Die Verordnung über die Satzung der Stiftung Naturschutz Berlin
(vom 25. Januar 1982 in der Fassung vom 17. August 2004)
Auf Grund des § 7 des Gesetzes über die Stiftung Naturschutz Berlin vom 26. März 1981 (GVBI. S. 514) wird verordnet:
§ 1 Aufgaben des Stiftungsrats
§ 1 Aufgaben des Stiftungsrats
(1) Der Stiftungsrat entscheidet über
- die allgemeinen Richtlinien zur Erfüllung des Stiftungszwecks,
- die allgemeinen Richtlinien für die Regelung der finanziellen Angelegenheiten der Stiftung, insbesondere über die Anlage des Stiftungsvermögens,
- jährliche und mehrjährige Programme,
- Übernahme weiterer und Einstellung laufender Aufgaben im Rahmen des Stiftungszwecks,
- den Abschluss von Verträgen, die der Stiftung Verpflichtungen von länger als einem Jahr oder mehr als 16.000 Euro auferlegen,
- Rechtsgeschäfte und Maßnahmen, die über den Rahmen der laufenden Geschäfte hinausgehen,
- die Entwicklung eines Förderkreises und die Art seiner Beteiligung an der Arbeit der Stiftung,
- die Beauftragung des Wirtschaftsprüfers.
(2) Der Stiftungsrat überwacht die Rechtmäßigkeit und Wirtschaftlichkeit der Geschäftsführung des Vorstandes und die Durchführung seiner Beschlüsse. Er kann dem Vorstand Weisungen erteilen.
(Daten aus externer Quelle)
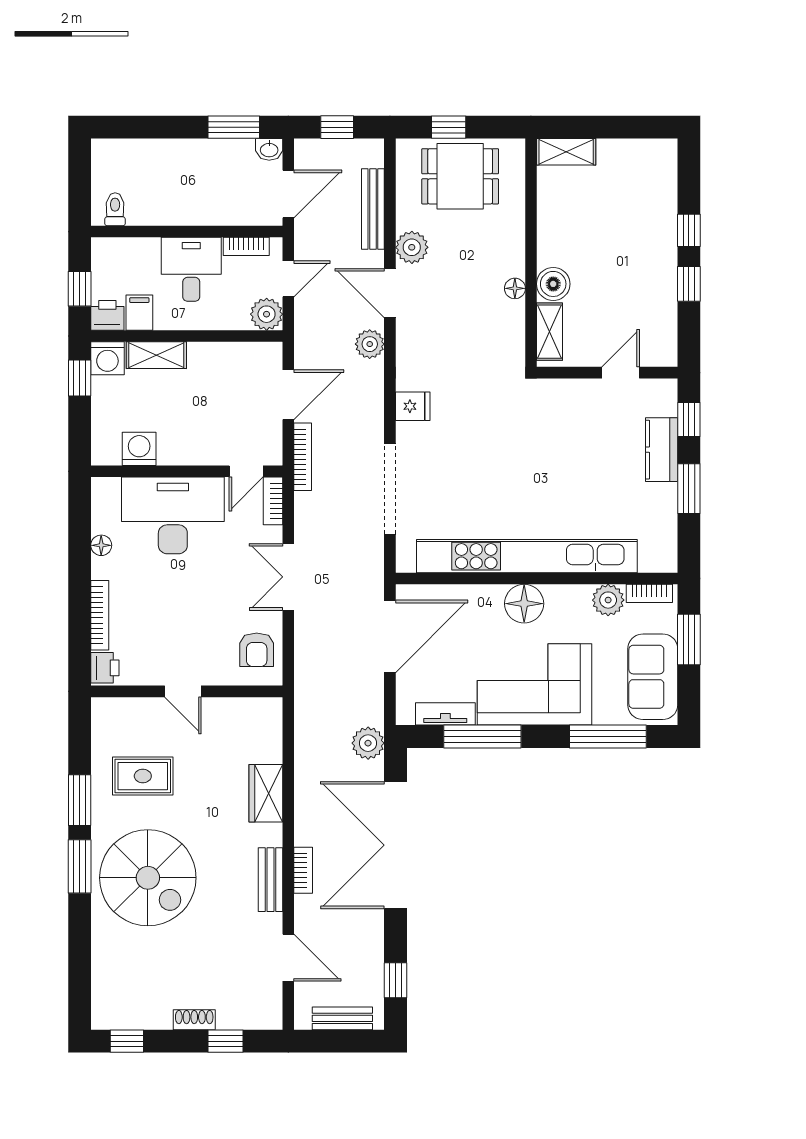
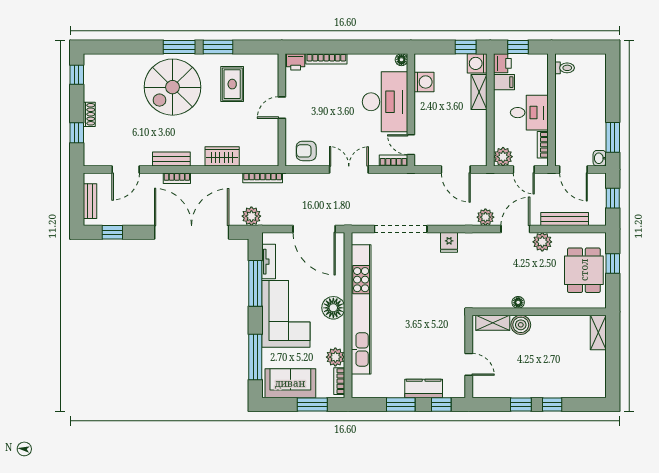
bookcase: (303, 457) -> (263, 178), moved
floor lamp: (101, 545) -> (401, 60), moved

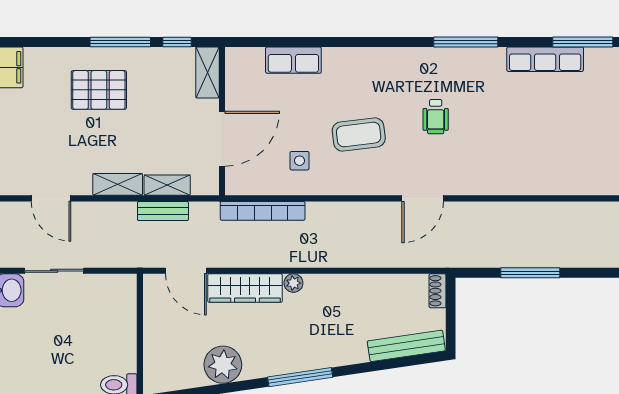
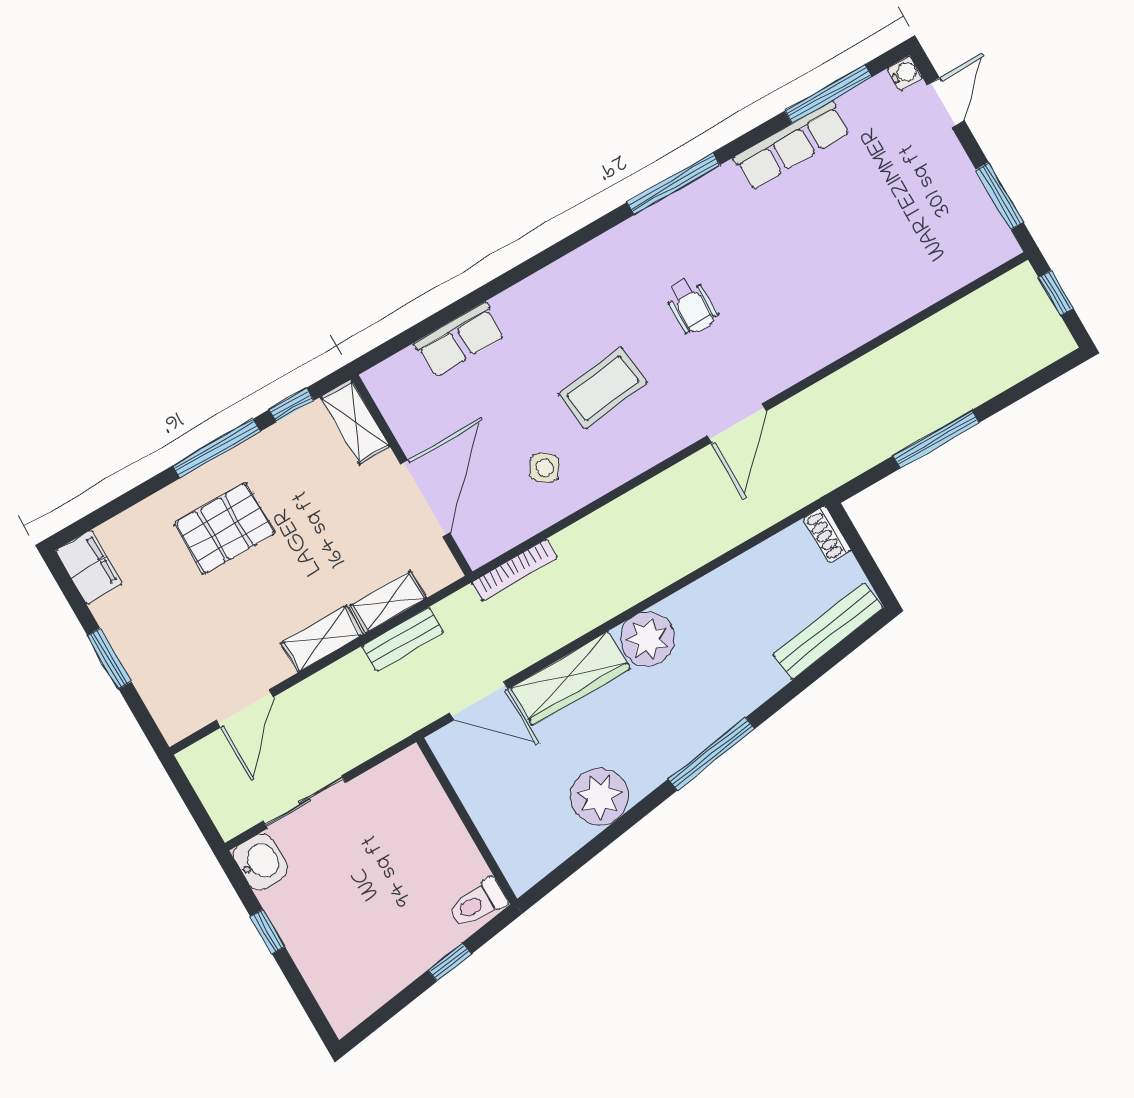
side table: (300, 161) -> (545, 468), turned 37
door: (51, 198) -> (245, 709), hinge flipped
bookcase: (263, 211) -> (514, 570), width x0.68, depth x0.76
plant: (293, 283) -> (648, 639), width x1.88, depth x1.88

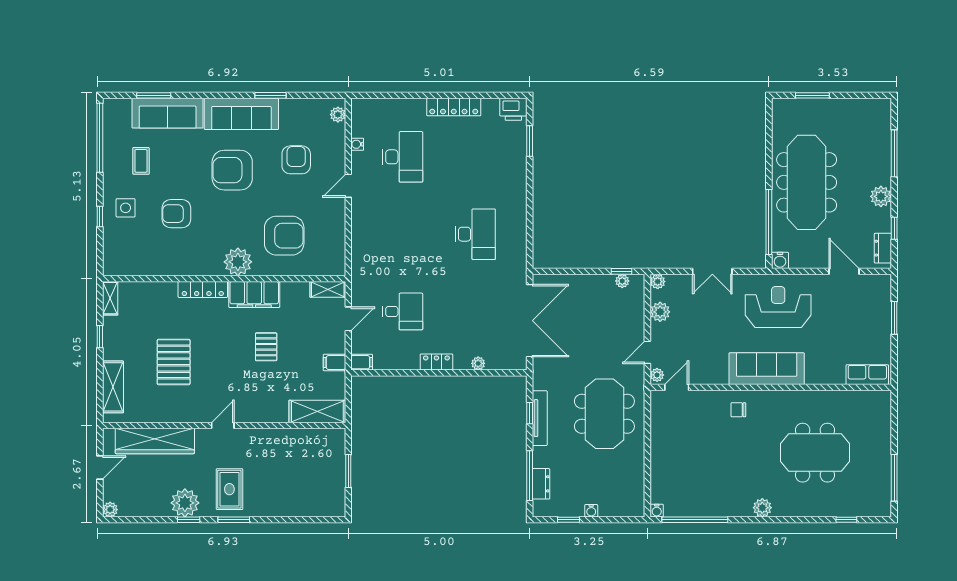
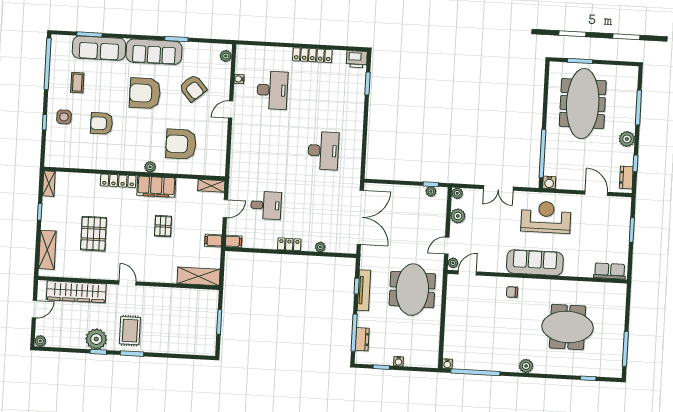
armchair: (296, 160) -> (193, 88), turned 139
meeting table: (807, 182) -> (583, 104), moved
armchair: (284, 236) -> (181, 144), turned 180
plant: (238, 262) -> (150, 167), width x0.53, depth x0.53
door: (223, 425) -> (128, 283), hinge flipped

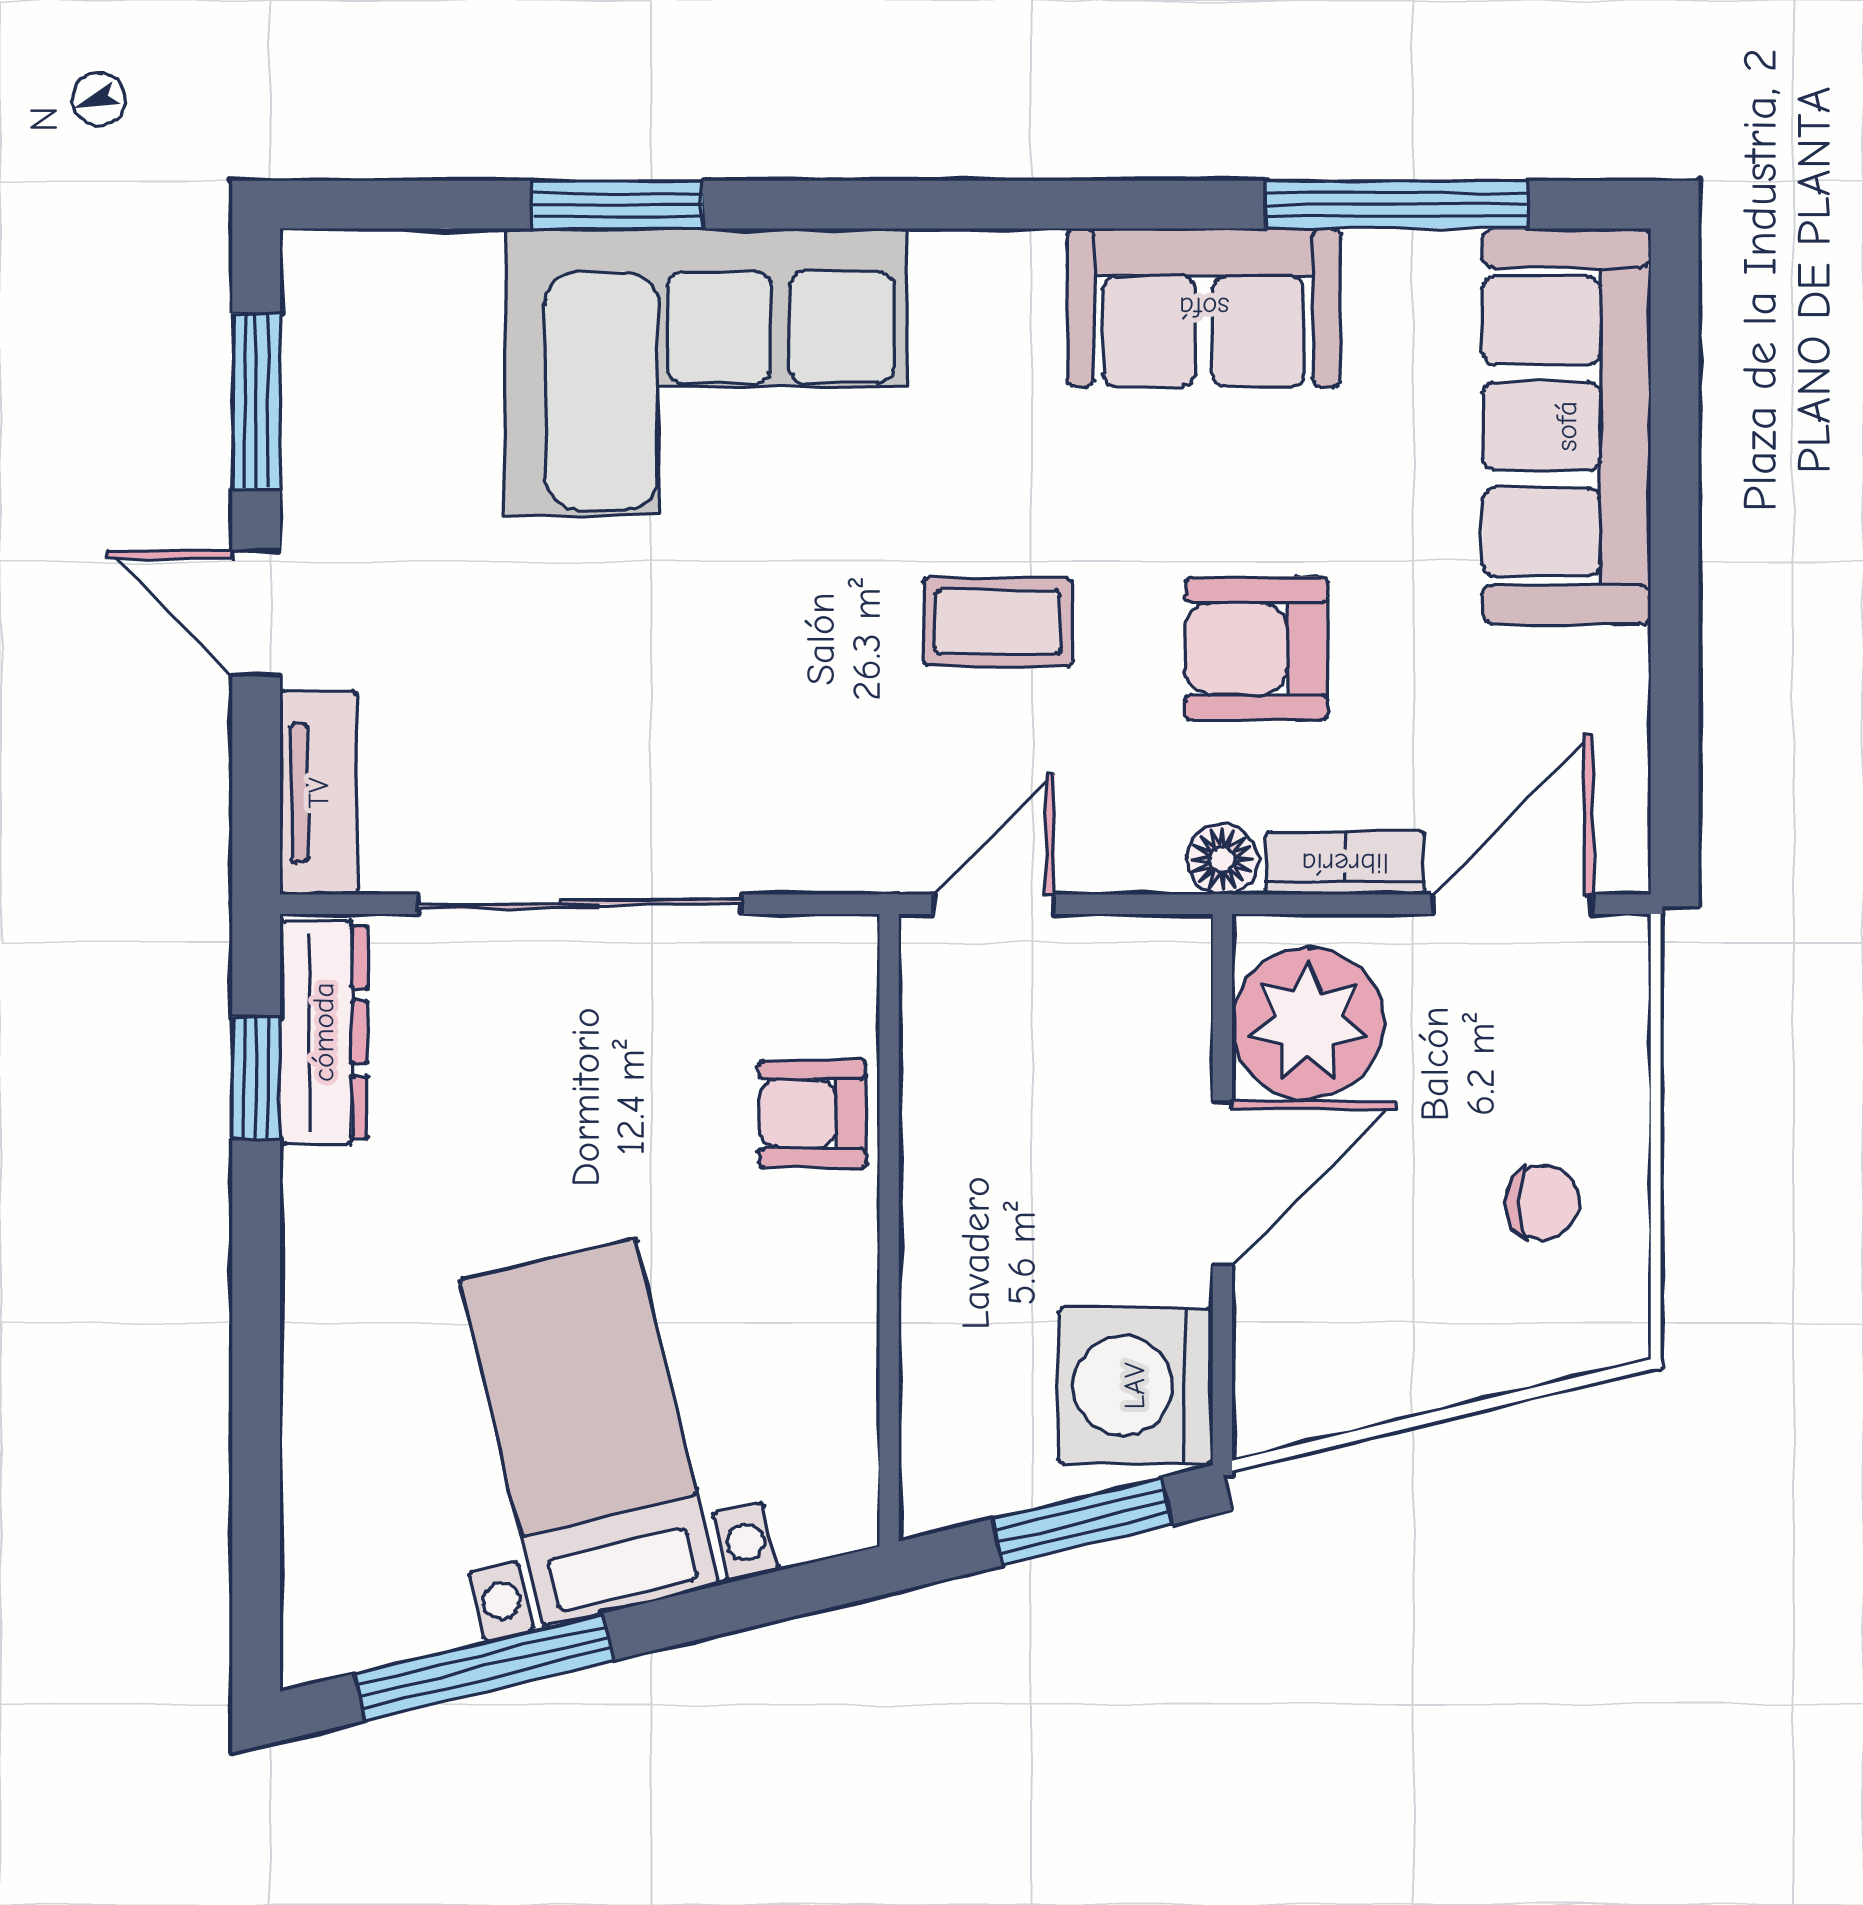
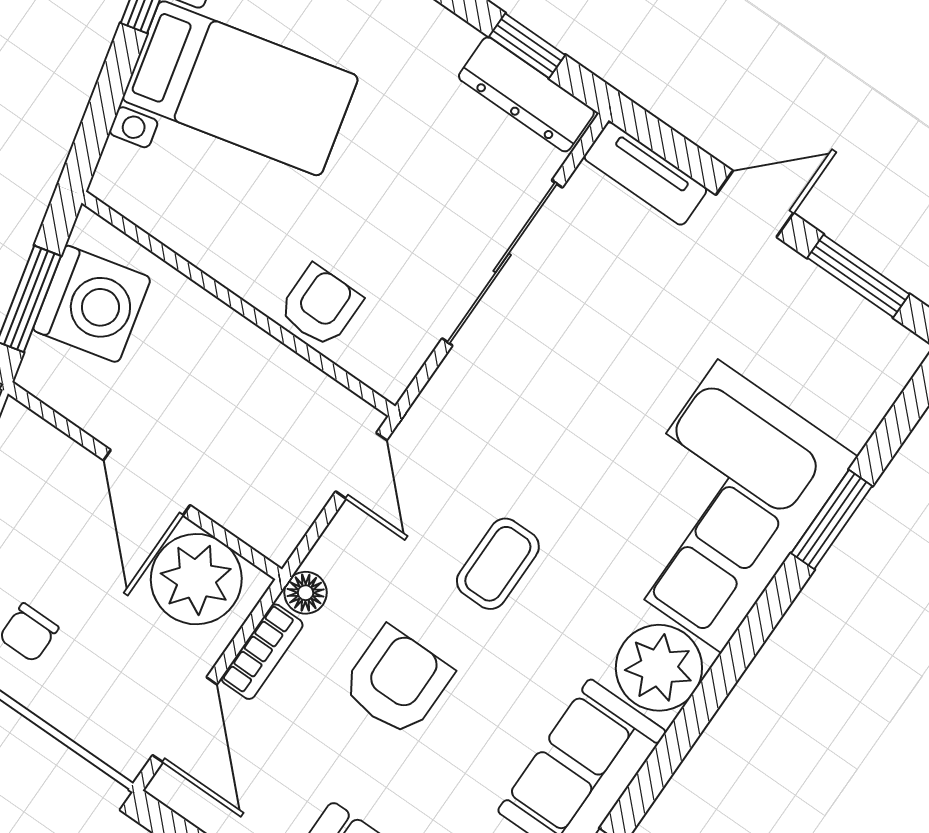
plant: (987, 301) -> (659, 668), added
washing machine: (1135, 1386) -> (92, 304), moved, turned 76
(3) Der Stiftungsrat stellt den Haushaltsplan durch Beschluss fest. Dafür bedarf es der Mehrheit von zwei Dritteln seiner Mitglieder. Kann der Haushaltsplan mangels qualifizierter Mehrheit nicht festgestellt werden, ist eine neue Sitzung einzuberufen, in der die Feststellung des Haushaltsplanes der Mehrheit der abgegebenen Stimmen bedarf. Bei der Ermittlung der Mehrheit zählen die Stimmenthaltungen und die ungültigen Stimmen mit.
(4) Der Stiftungsrat entlastet den Vorstand nach Ende des Haushaltsjahres. Er führt die zur Entlastung erforderliche Genehmigung des für den Naturschutz und die Landschaftspflege zuständigen Mitgliedes des Senats und des Senators für Finanzen herbei.
§ 2 Sitzungen und Beschlüsse des Stiftungsrats
§ 2 Sitzungen und Beschlüsse des Stiftungsrats
(1) Der Stiftungsrat wird vom Vorsitzenden nach Bedarf, mindestens jedoch zweimal jährlich einberufen. Die Einladung zu den Sitzungen erfolgt unter Übersendung der Tagesordnung und der Vorlagen mit einer Frist von mindestens drei Wochen.
(2) Auf Antrag eines Drittels der Mitglieder hat der Vorsitzende unverzüglich eine Sitzung einzuberufen.
(3) Die Mitglieder des Stiftungsrats sind verpflichtet, im Falle ihrer Verhinderung den Vorsitzenden rechtzeitig zu benachrichtigen. Eine Vertretung findet nicht statt.
(4) Der Stiftungsrat entscheidet durch Beschluss. Der Stiftungsrat ist beschlussfähig, wenn mindestens die Hälfte seiner Mitglieder an der Beschlussfassung teilnehmen.
(5) Die Beschlüsse bedürfen der einfachen Stimmenmehrheit, soweit nicht die Satzung eine größere Mehrheit bestimmt; Stimmenthaltungen und ungültige Stimmen bleiben bei der Ermittlung der Mehrheit außer Betracht. Bei Stimmengleichheit gilt ein Antrag als abgelehnt.
(6) Mitglieder des Vorstands und der Geschäftsführer sind verpflichtet, an den Sitzungen teilzunehmen, es sei denn, ihre Teilnahme wird im Einzelfall ausdrücklich ausgeschlossen. Die Entscheidung über den Ausschluss bedarf der Mehrheit von zwei Dritteln der abgegebenen Stimmen; bei der Ermittlung der Mehrheit zählen die Stimmenthaltungen und die ungültigen Stimmen mit.
(7) An den Sitzungen des Stiftungsrats kann der Landesbeauftragte für Naturschutz und Landschaftspflege mit beratender Stimme teilnehmen.
(8) Der Stiftungsrat kann Arbeitsausschüsse bilden, denen auch Nichtmitglieder angehören dürfen.
(9) Der Stiftungsrat kann zu seinen Beratungen Sachverständige hinzuziehen.
(10) Die Rechnung wird von einem Wirtschaftsprüfer geprüft.
(11) Der Stiftungsrat gibt sich eine Geschäftsordnung.